Two weeks ago, I failed my first test. Time actually went by faster than I thought, even though I was paying critical attention to the test, and I did not take action fast enough. There were several additional factors I could not control, but I still failed. Every operator has failed before. I knew I wouldn't get in trouble, but it hit really hard. I worked hard to prepare and . We had to redo the test and I nailed it the next time. I learned from that experience that sometimes your best won't be good enough.
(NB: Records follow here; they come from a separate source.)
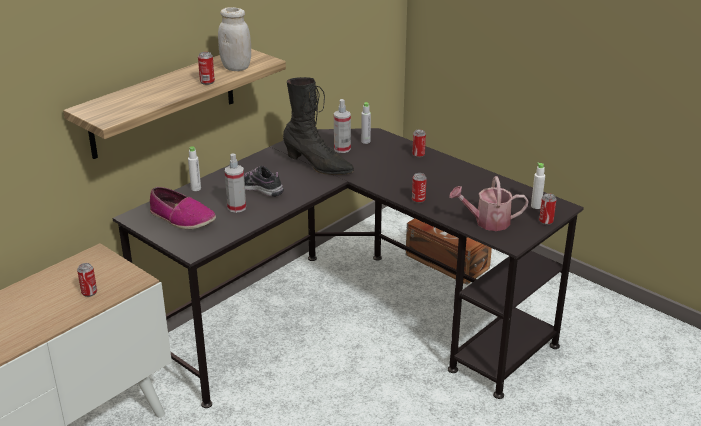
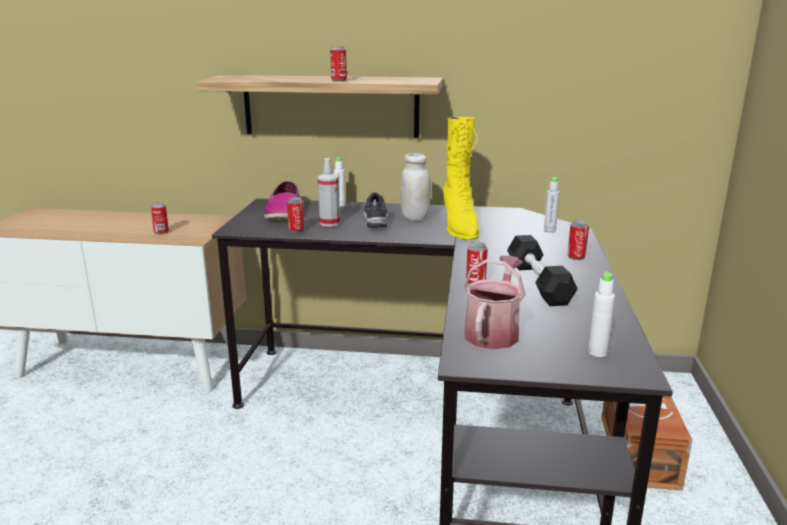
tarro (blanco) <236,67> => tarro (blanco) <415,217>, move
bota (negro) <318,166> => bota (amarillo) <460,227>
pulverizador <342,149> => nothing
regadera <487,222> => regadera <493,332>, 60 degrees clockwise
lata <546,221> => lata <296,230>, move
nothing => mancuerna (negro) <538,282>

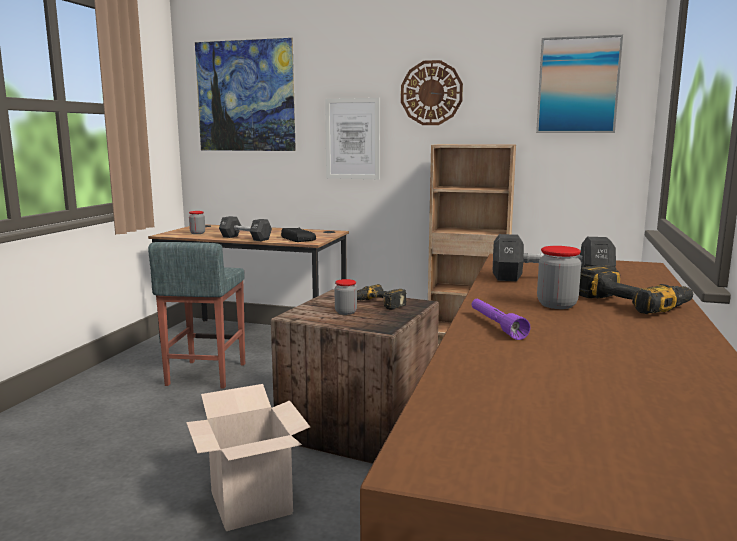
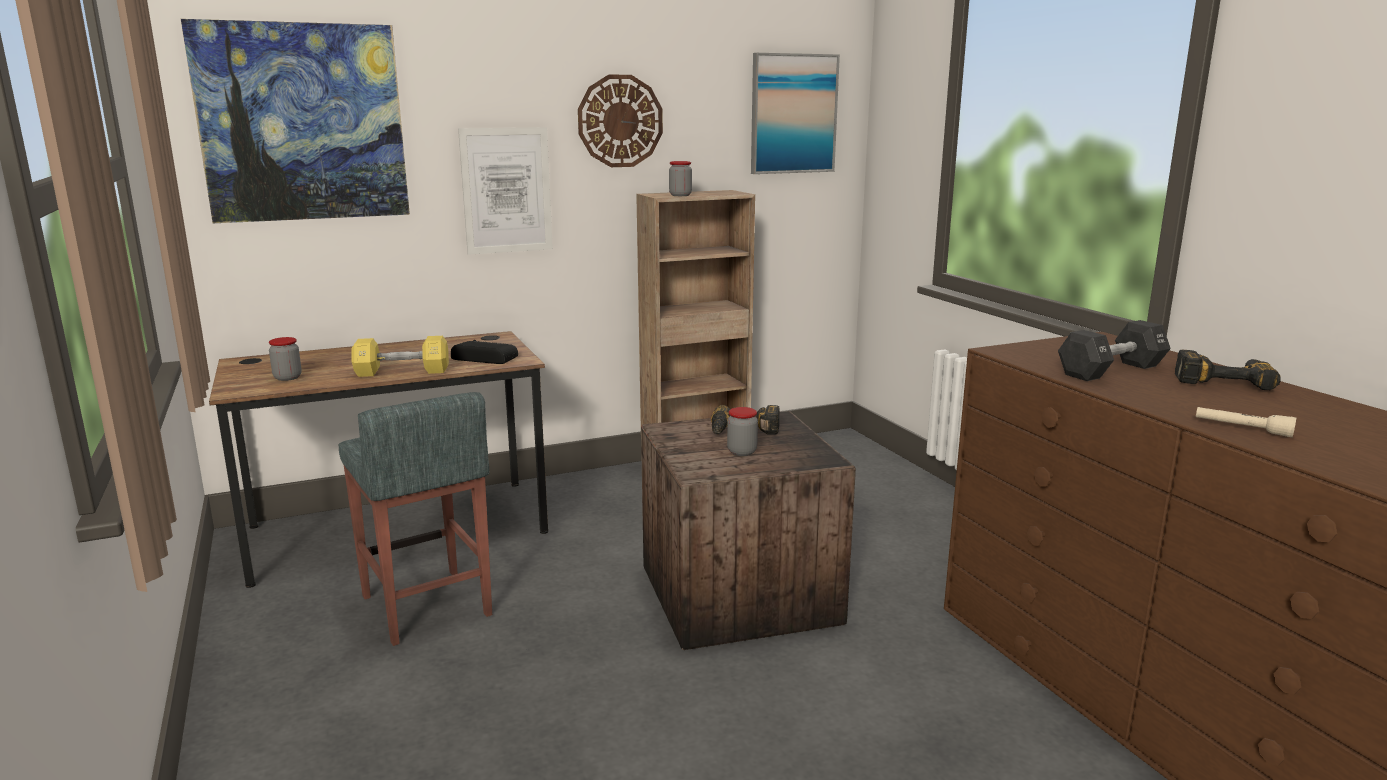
mancuerna (negro) <245,238> => mancuerna (amarillo) <402,372>
tarro <556,305> => tarro <680,195>, move
linterna (morado) <496,325> => linterna (beis) <1242,429>
caja de cartón <251,503> => nothing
That's life. Lessons learned, all that. But after another grueling week of not being able to sleep and SHTF at work and trying to fix things, I had the worst bombshell dropped right on my head. My fiance told me that he realized many months ago that he felt he was no longer able to keep a really important promise he made to me when we got engaged and was just telling me now. I won't go into detail but I can't help feeling betrayed and am now trying to sift through the rubble to find something salvageable, even if it's just myself.
I don't know what this means for my future. My life, my job, myself. But for the time being, maybe I can throw myself into a few good games and let my brain sort itself out and maybe dull some of the pain, but maybe also make a few new fun memories. Xenoblade Chronicles (DE), I'm looking at you! Hopefully my next post will be a bit more positive.
Stay well and stay safe. And take care of yourself and others.